Il appela le capitaine Falco, en se persuadant qu’il valait mieux lui parler en face que se creuser les méninges en se demandant ce qu’il mijotait derrière son dos. Ce fut un capitaine Kerestes très fébrile qui lui répondit : « Capitaine Geary, j’ai le regret de vous informer que le capitaine Falco a été mis au repos par les médecins du Guerrier.
— Le capitaine Falco ne se porte pas bien ? » Geary tenait à ce que ce fût clairement exposé au cas où l’on aurait écouté.
« Un simple malaise… temporaire, déclara Kerestes, l’air coupable comme l’enfer.

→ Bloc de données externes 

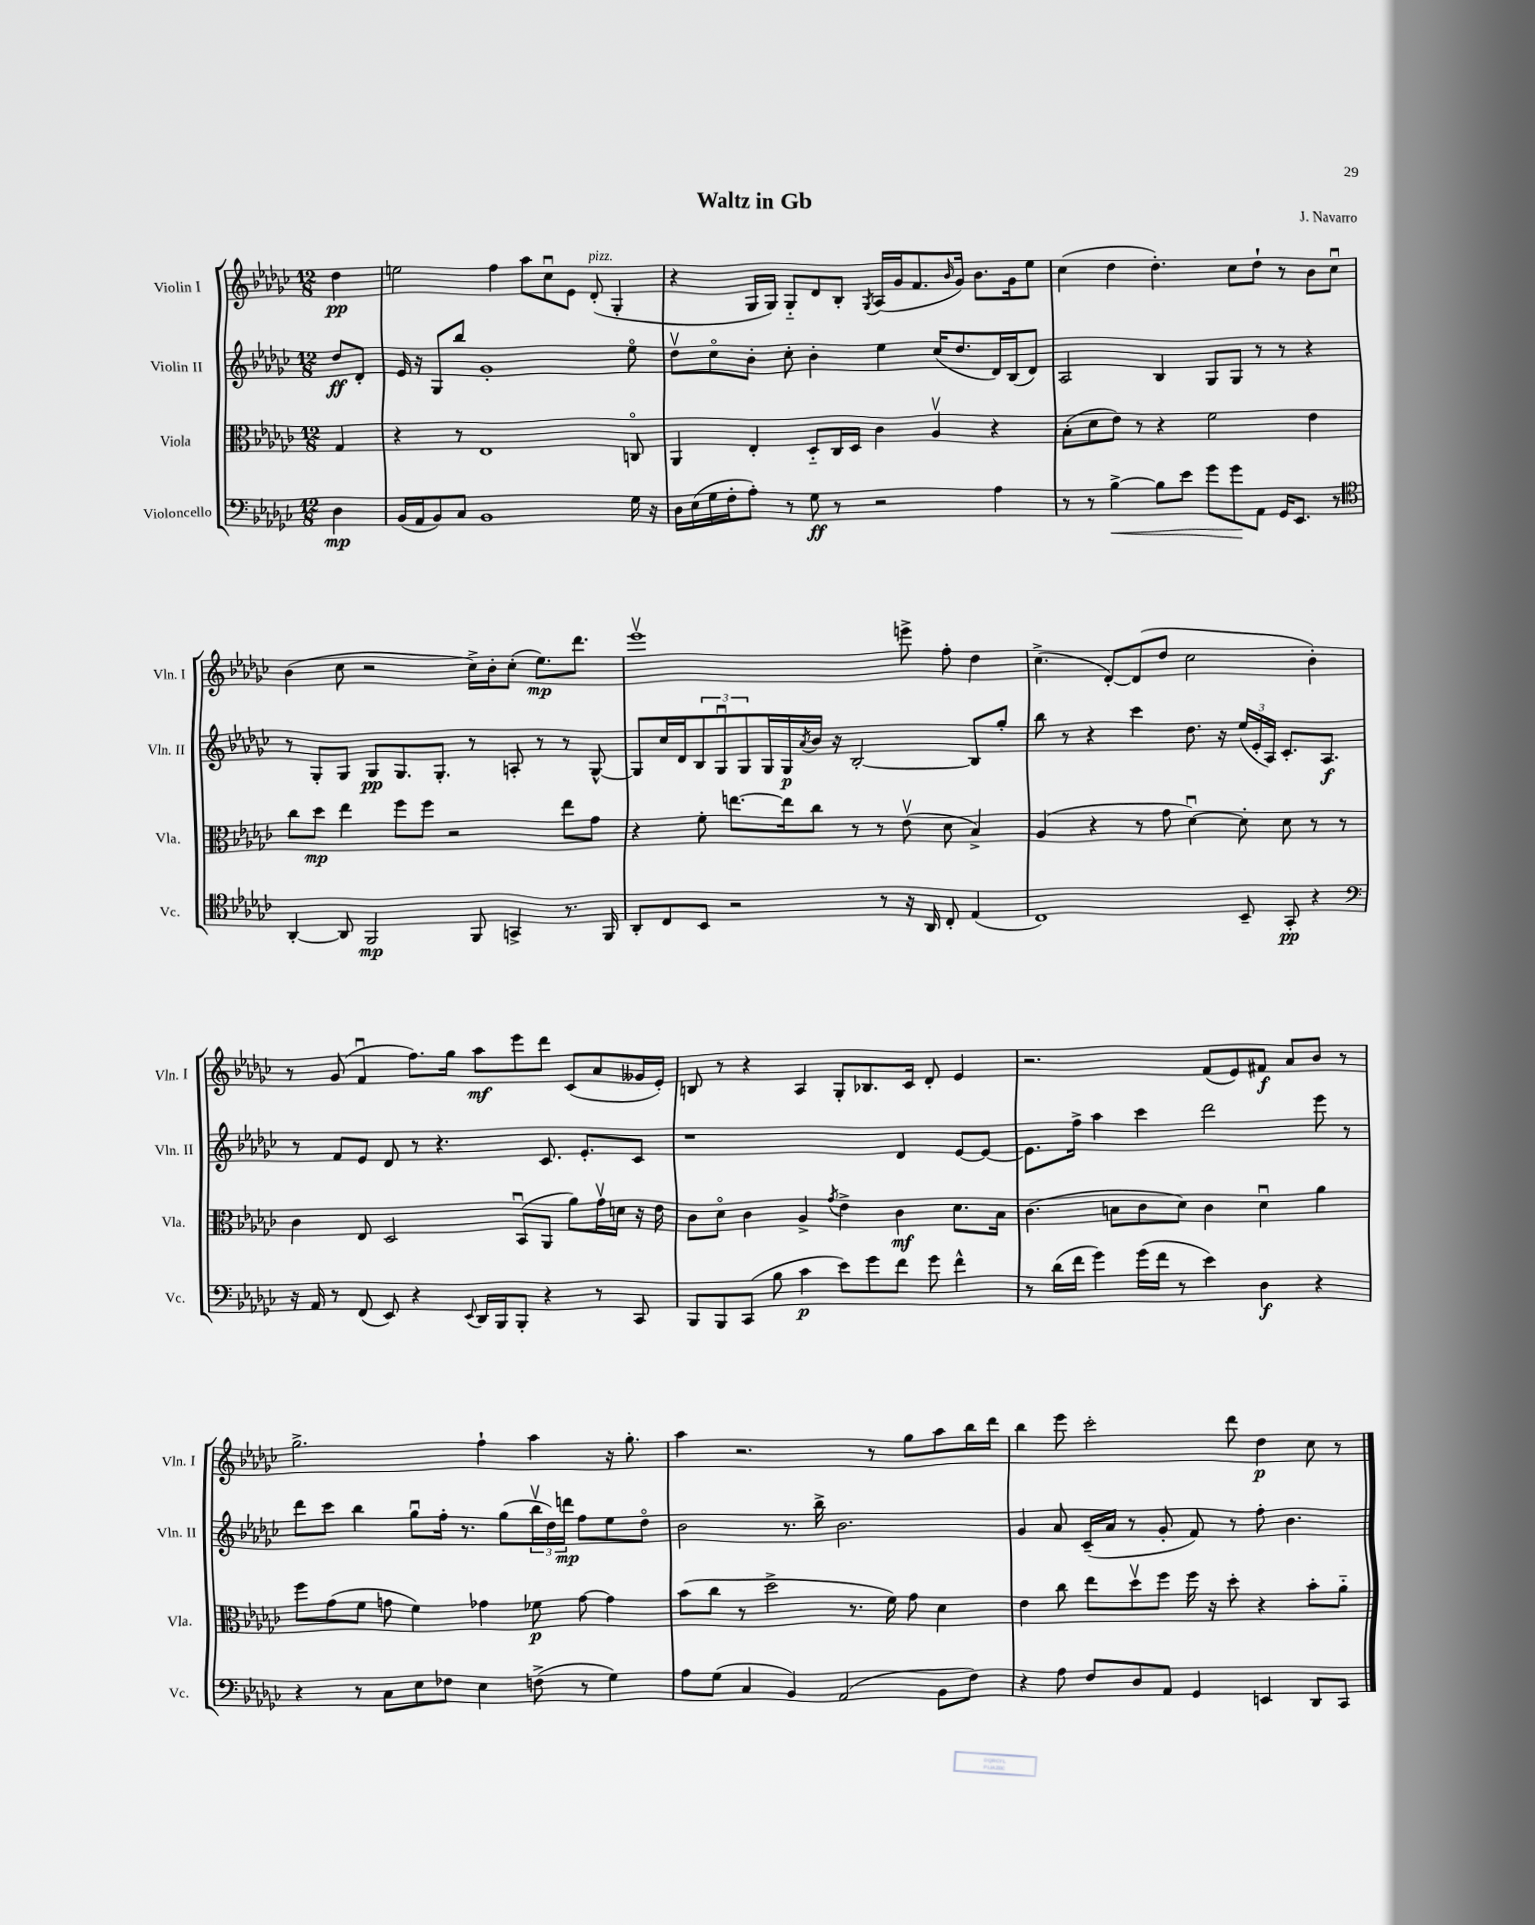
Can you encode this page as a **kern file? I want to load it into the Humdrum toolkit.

**kern	**kern	**kern	**kern
*staff4	*staff3	*staff2	*staff1
*clefF4	*clefC3	*clefG2	*clefG2
*k[b-e-a-d-g-c-]	*k[b-e-a-d-g-c-]	*k[b-e-a-d-g-c-]	*k[b-e-a-d-g-c-]
*M12/8	*M12/8	*M12/8	*M12/8
4D-	4G-	8dd-	4dd-
.	.	8d-'	.
=	=	=	=
(16BB-	4r	16e-	2ee
16AA-	.	16r	.
8BB-)	.	8G-	.
8C-	8r	8bb-	.
1BB-	1E-	1g-'	.
.	.	.	4ff
.	.	.	8aa-
.	.	.	8cc-u
.	.	.	8e-
.	.	.	(8d-'
.	.	.	4G-'
16G-	8Co	8ee-o	.
16r	.	.	.
=	=	=	=
16D-	4AA-	8dd-v	4r
(16E-	.	.	.
16G-	.	8cc-o	.
16F'	.	.	.
8A-')	4E-'	8b-'	16G-
.	.	.	16G-)
8r	.	8cc-'	8G-'~
8G-	8D-'~	4b-'	8d-
8r	16C-	.	8B-'
.	16D-	.	.
.	.	.	8qG-
2r	4c-	4ee-	(16A-
.	.	.	16g-
.	.	.	8.f
.	4A-v	(16cc-	.
.	.	.	16qqb-
.	.	8.dd-	16g-)
.	.	.	8.b-
4A-	4r	16d-)	.
.	.	(16B-	16g-
.	.	8d-)	8ee-
=	=	=	=
8r	(8B-'	2A-	(4cc-
8r	8d-	.	.
[4B-^	8e-)	.	4dd-
.	8r	.	.
8B-]	4r	4B-	4.dd-')
8e-	.	.	.
8g-	2f	8G-	.
8g-	.	8G-	8cc-
8AA-	.	8r	8dd-`
16GG-	.	8r	8r
8.EE-	.	.	.
.	4e-	4r	8b-
8r	.	.	8cc-u
=	=	=	=
*clefC4	*	*	*
[4AA-'	8cc-	8r	(4b-
.	8dd-	8G-'	.
8AA-]	4ee-	8G-	8cc-
2FF	.	8G-	2r
.	8ff	8.G-	.
.	8ff	.	.
.	.	8.G-'	.
.	2r	.	.
8FF	.	8r	16cc-^)
.	.	.	16b-'
4GG^	.	8A'	(8cc-'
.	.	8r	8.ee-)
8.r	8ee-	8r	.
.	.	.	8.ddd-
.	8g-	[8G-^^	.
16FF	.	.	.
=	=	=	=
8AA-'	4r	8G-]	1eee-v
8C-	.	16cc-	.
.	.	16d-	.
8BB-	8f'	12B-	.
.	.	12G-u	.
2r	[8.ee	.	.
.	.	12G-	.
.	.	16G-	.
.	16ee]	16G-	.
.	.	8qa-	.
.	8cc-	16b-	.
.	.	16r	.
.	8r	[2B-'	.
8r	8r	.	.
16r	(8e-v	.	8eee^
16AA-	.	.	.
8C-'	8d-	.	8ff'
(4E-	4B-^)	8B-]	4dd-
.	.	8gg-'	.
=	=	=	=
1C-)	(4A-	8bb-	(4.cc-^
.	.	8r	.
.	4r	4r	.
.	.	.	[8d-')
.	8r	4ccc-	(8d-]
.	8g-	.	8dd-
.	[4d-u)	8.dd-	2cc-
.	.	16r	.
8BB-~	8d-']	(24ee-	.
.	.	24e-'	.
.	.	24A-)	.
8GG-'	8d-	8.c-'	.
4r	8r	.	4b-')
.	.	8.A-	.
.	8r	.	.
=	=	=	=
*clefF4	*	*	*
16r	4c-	8r	8r
16AA-	.	.	.
8r	.	8f	(8g-
(8FF	8E-	8e-	4fu
8EE-)	2D-	8d-	.
4r	.	8r	8.ff)
.	.	4.r	.
.	.	.	16gg-
8qqEE-	.	.	.
16DD-	.	.	8aa-
16BBB-	.	.	.
8BBB-'	(8BB-u	.	8eee-
4r	8AA-	8.c-	8ddd-
.	8a-)	.	(8c-
.	.	8.e-'	.
8r	16g-v	.	8a-
.	16d	.	.
8CC-	16r	8c-	16g--
.	16e-	.	16e-')
=	=	=	=
8BBB-	8c-	1r	8B
8BBB-	8d-o	.	8r
(8CC-	4c-	.	4r
8B-	.	.	.
4c-	4A-^	.	4A-
.	8qg-	.	.
8e-)	4e-^	.	8G-'
8g-	.	.	8.B-
8f	4c-	4d-	.
.	.	.	16c-
8g-	.	.	8d-'
4f^^	8.d-	[8e-	4e-
.	.	8e-_	.
.	16B-	.	.
=	=	=	=
8r	(4.c-	8.e-]	2.r
(16d-	.	.	.
16f	.	16ff^	.
4g-)	.	4aa-	.
.	8B	.	.
(16g-	8c-	4ccc-	.
16f	.	.	.
8r	8d-)	.	.
4e-)	4c-	2ddd-	(8f
.	.	.	8e-)
4D-	4d-u	.	8f#
.	.	.	8a-
4r	4a-	8eee-	8b-
.	.	8r	8r
=	=	=	=
4r	8ff	8ddd-	2.gg-^
.	(8g-	8ccc-	.
8r	8f	4bb-	.
8C-	8g	.	.
8E-	4f)	8gg-u	.
8F-	.	16ff'	.
.	.	8.r	.
4E-	4g-	.	4ff`
.	.	(8gg-	.
(8F^	8f-	24bb-v	4aa-
.	.	24dd-)	.
.	.	24ddd	.
8r	[8g-	8ff	.
4G-)	4g-]	8ee-	16r
.	.	.	8.gg-'
.	.	8dd-o	.
=	=	=	=
8A-	(8b-	2b-	4aa-
(8G-	8cc-	.	.
4C-	8r	.	2.r
.	2dd-^	.	.
4BB-)	.	8.r	.
.	.	16bb-^	.
(2AA-	.	2.b-	.
.	8.r	.	.
.	.	.	8r
.	16f)	.	.
.	8g-	.	8gg-
8BB-	4d-	.	8aa-
8F)	.	.	16bb-
.	.	.	16ddd-
=	=	=	=
4r	4e-	4g-	4bb-
8A-	8cc-	8a-	8eee-
8F	8ee-	(16c-~	2ccc-'
.	.	16a-	.
8D-	8dd-v	8r	.
8AA-	8ff	8g-'	.
4GG-	16ff	8f)	.
.	16r	.	.
.	8dd-'	8r	8ddd-
4EE	4r	8ff'	4dd-
.	.	4.b-	.
8DD-	8b-'	.	8cc-
8CC-	8a-'~	.	8r
==	==	==	==
*-	*-	*-	*-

— Je vois. » Toute nouvelle tentative pour joindre Falco ne réussirait qu’à mettre davantage en relief son incapacité à le contraindre. « Veuillez, je vous prie, informer le capitaine Falco de mon espoir qu’il sera bientôt suffisamment rétabli pour continuer d’œuvrer au mieux des intérêts de la flotte et de l’Alliance.
— Oui, capitaine. Bien sûr. » Geary n’eut aucune peine, dès que la communication fut coupée, à se dépeindre le profond soupir soulagé de son interlocuteur.
L’appel n’avait strictement rien donné, sinon la confirmation que Kerestes redoutait d’être remarqué par ses supérieurs.
« Madame la coprésidente. » Les soucis de Geary avaient finalement eu raison de son orgueil.
La voix de Rione sur le circuit était aussi glaciale que distante. Elle avait éteint l’écran et Geary regrettait de ne pas voir son expression. « Que désirez-vous, capitaine Geary ?
— J’aimerais savoir si vos informateurs sont au courant de problèmes éventuels relatifs à la flotte. »
Elle mit un moment à répondre. « Des problèmes ?
— Tout ce qui pourrait impliquer les capitaines Numos et Falco. »
Nouveau silence radio. « On bavarde. Sans plus.
— On “bavarde” ? Voilà qui me paraît bien plus anodin qu’à l’ordinaire.
— Ça l’est, convint-elle. Mais je n’en sais pas plus.
— Je vous serais reconnaissant, s’il y avait du nouveau, de bien vouloir m’informer dès que possible de ce que vous pourriez apprendre.
— Que craignez-vous, capitaine Geary ? Vos propres subordonnés ? » Une note audible de courroux perçait dans sa voix, dirigé contre lui. « C’est le sort de tous les héros.
— Je ne suis pas… » Il compta mentalement jusqu’à cinq. « J’appréhende un événement qui pourrait mettre en danger la vie de nombreux matelots de cette flotte. J’espère que vous saurez mettre de côté vos sentiments à mon égard pour veiller, avec moi, à ce que nul ne commette…
— Un acte stupide ?
— Exactement.
— Contraire à l’héroïsme, voulez-vous dire ? s’enquit-elle d’une voix aussi glacée que l’azote liquide.